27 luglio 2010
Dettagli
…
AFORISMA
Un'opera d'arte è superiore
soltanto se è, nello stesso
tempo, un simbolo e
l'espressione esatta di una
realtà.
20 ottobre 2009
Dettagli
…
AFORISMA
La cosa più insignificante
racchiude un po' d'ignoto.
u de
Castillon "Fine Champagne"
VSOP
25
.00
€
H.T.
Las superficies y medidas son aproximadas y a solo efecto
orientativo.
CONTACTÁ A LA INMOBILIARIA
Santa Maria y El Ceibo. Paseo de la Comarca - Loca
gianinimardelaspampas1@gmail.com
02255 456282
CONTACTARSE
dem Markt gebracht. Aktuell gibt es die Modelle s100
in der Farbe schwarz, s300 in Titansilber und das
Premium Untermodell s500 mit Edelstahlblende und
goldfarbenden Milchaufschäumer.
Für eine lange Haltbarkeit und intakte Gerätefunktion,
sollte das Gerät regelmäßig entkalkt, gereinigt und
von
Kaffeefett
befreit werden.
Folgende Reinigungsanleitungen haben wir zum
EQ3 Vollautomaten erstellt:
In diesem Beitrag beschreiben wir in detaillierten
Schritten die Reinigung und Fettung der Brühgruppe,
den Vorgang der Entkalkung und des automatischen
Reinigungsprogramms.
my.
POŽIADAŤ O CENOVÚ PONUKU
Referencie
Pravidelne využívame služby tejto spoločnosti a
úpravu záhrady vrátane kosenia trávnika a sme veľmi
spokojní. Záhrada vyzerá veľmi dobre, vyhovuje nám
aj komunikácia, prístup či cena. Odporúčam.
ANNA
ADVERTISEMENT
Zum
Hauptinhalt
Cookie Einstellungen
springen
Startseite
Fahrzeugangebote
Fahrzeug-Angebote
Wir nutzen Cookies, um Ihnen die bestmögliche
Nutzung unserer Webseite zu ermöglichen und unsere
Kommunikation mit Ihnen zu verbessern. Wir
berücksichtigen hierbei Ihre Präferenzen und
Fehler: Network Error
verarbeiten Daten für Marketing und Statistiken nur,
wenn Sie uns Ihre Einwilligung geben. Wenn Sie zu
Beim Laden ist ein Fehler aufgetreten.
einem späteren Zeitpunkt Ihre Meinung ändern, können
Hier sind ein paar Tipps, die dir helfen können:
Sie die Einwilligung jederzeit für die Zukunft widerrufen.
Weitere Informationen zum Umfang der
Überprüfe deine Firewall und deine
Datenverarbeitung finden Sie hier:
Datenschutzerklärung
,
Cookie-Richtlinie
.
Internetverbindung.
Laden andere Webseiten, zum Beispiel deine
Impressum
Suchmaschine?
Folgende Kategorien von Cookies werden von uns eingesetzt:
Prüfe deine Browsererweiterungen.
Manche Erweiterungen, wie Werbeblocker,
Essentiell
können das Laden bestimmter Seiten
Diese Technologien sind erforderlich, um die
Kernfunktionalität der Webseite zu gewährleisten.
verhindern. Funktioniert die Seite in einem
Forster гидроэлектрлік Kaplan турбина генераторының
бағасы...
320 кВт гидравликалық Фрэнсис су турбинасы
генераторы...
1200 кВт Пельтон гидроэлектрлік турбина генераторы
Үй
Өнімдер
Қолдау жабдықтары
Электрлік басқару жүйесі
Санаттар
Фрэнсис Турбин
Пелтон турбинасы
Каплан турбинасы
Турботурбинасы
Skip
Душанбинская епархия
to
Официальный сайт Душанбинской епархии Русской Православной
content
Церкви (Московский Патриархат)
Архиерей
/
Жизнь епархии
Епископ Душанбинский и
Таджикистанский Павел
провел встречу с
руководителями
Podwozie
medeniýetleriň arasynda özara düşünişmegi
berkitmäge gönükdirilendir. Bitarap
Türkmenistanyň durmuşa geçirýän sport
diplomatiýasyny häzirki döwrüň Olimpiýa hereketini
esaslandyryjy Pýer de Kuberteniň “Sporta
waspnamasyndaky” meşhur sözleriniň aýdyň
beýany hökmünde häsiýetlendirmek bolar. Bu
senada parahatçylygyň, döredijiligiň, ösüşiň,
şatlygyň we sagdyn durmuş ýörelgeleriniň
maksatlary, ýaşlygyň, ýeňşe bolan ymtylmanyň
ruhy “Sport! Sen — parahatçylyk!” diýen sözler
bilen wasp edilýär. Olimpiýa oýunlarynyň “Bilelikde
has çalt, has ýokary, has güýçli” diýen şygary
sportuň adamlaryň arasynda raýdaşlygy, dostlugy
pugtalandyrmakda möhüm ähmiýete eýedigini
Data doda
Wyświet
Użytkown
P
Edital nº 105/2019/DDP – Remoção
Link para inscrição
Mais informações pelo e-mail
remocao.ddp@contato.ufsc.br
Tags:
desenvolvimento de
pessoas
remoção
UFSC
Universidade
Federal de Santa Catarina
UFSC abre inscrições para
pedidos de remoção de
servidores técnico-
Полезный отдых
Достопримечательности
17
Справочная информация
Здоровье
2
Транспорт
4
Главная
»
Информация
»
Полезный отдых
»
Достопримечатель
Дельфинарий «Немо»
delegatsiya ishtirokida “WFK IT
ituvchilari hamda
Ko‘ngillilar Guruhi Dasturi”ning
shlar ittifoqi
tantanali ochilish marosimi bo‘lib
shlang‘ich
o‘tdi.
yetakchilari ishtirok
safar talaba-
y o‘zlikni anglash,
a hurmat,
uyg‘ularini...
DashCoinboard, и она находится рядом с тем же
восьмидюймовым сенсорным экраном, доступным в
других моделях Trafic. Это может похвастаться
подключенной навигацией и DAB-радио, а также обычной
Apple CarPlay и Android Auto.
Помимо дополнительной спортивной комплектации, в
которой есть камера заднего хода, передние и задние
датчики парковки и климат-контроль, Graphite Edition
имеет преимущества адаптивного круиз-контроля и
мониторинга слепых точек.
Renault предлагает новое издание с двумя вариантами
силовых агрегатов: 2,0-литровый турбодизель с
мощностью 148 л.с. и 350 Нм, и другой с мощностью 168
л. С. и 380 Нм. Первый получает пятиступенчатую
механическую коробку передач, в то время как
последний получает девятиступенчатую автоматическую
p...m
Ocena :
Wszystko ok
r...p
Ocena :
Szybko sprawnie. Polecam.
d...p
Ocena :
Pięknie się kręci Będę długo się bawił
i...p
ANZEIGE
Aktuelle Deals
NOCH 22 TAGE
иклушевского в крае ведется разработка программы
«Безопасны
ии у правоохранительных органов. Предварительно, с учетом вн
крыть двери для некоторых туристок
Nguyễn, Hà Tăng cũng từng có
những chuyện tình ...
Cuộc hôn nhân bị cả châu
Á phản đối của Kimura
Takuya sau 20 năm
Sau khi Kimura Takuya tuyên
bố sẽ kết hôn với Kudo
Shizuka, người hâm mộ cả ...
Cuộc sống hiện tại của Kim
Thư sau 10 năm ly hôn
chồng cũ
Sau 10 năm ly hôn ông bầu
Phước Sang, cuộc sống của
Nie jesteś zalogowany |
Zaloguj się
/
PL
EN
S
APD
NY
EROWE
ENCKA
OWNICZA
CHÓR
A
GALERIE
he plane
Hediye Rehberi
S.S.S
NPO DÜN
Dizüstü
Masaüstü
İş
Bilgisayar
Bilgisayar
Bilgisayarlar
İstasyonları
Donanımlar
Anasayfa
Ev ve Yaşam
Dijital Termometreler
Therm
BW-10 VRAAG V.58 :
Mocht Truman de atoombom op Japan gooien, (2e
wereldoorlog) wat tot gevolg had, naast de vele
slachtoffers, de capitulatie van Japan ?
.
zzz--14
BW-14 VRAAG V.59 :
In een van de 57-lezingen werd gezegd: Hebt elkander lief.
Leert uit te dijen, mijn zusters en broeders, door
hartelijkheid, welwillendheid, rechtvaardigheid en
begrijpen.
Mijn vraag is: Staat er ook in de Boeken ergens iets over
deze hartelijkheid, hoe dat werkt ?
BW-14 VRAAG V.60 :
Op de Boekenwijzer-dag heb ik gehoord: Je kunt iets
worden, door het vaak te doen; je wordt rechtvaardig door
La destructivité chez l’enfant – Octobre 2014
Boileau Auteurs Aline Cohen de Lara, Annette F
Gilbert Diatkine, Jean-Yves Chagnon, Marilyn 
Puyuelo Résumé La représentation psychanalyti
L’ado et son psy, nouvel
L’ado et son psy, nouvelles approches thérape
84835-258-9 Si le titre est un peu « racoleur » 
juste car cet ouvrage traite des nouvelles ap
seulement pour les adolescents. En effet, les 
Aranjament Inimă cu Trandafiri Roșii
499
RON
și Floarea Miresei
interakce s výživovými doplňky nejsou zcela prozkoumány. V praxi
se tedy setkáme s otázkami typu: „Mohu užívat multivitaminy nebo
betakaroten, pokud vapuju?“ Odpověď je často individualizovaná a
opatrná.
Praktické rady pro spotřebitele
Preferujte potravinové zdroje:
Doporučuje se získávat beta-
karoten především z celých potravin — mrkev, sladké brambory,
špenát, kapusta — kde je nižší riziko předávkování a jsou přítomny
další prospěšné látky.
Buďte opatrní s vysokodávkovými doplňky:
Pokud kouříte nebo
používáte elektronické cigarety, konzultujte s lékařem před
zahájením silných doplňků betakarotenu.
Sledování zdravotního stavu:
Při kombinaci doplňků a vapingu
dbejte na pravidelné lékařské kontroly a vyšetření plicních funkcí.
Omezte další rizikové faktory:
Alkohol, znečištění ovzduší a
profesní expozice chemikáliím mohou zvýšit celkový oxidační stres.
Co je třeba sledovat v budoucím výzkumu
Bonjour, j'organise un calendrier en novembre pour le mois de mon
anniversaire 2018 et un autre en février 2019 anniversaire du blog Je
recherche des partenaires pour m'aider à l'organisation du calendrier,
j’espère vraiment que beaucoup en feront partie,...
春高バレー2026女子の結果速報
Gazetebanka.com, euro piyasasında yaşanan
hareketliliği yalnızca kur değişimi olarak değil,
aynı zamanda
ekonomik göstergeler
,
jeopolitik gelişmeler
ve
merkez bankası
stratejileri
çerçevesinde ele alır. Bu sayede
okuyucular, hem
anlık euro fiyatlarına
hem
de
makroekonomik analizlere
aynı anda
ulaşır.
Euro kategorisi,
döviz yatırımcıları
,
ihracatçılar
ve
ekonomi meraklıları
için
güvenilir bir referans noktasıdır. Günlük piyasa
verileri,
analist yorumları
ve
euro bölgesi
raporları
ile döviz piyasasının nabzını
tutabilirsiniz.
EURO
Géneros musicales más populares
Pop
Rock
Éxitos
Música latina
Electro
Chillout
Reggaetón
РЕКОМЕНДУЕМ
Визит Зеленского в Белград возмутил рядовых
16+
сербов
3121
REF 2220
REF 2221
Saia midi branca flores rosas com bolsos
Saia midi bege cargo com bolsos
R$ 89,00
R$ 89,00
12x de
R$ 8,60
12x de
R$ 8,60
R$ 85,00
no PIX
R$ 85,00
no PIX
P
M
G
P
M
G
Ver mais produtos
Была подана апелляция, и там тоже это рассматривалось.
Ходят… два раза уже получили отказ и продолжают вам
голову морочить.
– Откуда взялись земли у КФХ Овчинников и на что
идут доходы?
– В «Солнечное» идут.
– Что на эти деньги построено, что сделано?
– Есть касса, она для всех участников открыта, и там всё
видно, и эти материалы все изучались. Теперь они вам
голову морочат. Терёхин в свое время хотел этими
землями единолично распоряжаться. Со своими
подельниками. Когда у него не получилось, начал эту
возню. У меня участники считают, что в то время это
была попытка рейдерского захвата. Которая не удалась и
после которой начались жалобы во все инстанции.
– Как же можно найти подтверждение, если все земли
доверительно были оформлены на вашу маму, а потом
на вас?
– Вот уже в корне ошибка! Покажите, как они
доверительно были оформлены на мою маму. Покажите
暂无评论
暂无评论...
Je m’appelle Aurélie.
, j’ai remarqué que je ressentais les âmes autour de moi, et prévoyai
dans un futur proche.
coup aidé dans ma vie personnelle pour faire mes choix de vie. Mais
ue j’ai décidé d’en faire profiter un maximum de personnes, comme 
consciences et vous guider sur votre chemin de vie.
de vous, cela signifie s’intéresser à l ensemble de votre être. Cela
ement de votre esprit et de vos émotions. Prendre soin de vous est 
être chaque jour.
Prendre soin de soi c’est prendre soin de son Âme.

*REQUIRED ACTION*. Copy the records verbatim, beginning with their very first line and stopping after the line that contains "ADVERTISEMENT", with both of those lines included.

*WORKED SOLUTION*.
27 luglio 2010
Dettagli
…
AFORISMA
Un'opera d'arte è superiore
soltanto se è, nello stesso
tempo, un simbolo e
l'espressione esatta di una
realtà.
20 ottobre 2009
Dettagli
…
AFORISMA
La cosa più insignificante
racchiude un po' d'ignoto.
u de
Castillon "Fine Champagne"
VSOP
25
.00
€
H.T.
Las superficies y medidas son aproximadas y a solo efecto
orientativo.
CONTACTÁ A LA INMOBILIARIA
Santa Maria y El Ceibo. Paseo de la Comarca - Loca
gianinimardelaspampas1@gmail.com
02255 456282
CONTACTARSE
dem Markt gebracht. Aktuell gibt es die Modelle s100
in der Farbe schwarz, s300 in Titansilber und das
Premium Untermodell s500 mit Edelstahlblende und
goldfarbenden Milchaufschäumer.
Für eine lange Haltbarkeit und intakte Gerätefunktion,
sollte das Gerät regelmäßig entkalkt, gereinigt und
von
Kaffeefett
befreit werden.
Folgende Reinigungsanleitungen haben wir zum
EQ3 Vollautomaten erstellt:
In diesem Beitrag beschreiben wir in detaillierten
Schritten die Reinigung und Fettung der Brühgruppe,
den Vorgang der Entkalkung und des automatischen
Reinigungsprogramms.
my.
POŽIADAŤ O CENOVÚ PONUKU
Referencie
Pravidelne využívame služby tejto spoločnosti a
úpravu záhrady vrátane kosenia trávnika a sme veľmi
spokojní. Záhrada vyzerá veľmi dobre, vyhovuje nám
aj komunikácia, prístup či cena. Odporúčam.
ANNA
ADVERTISEMENT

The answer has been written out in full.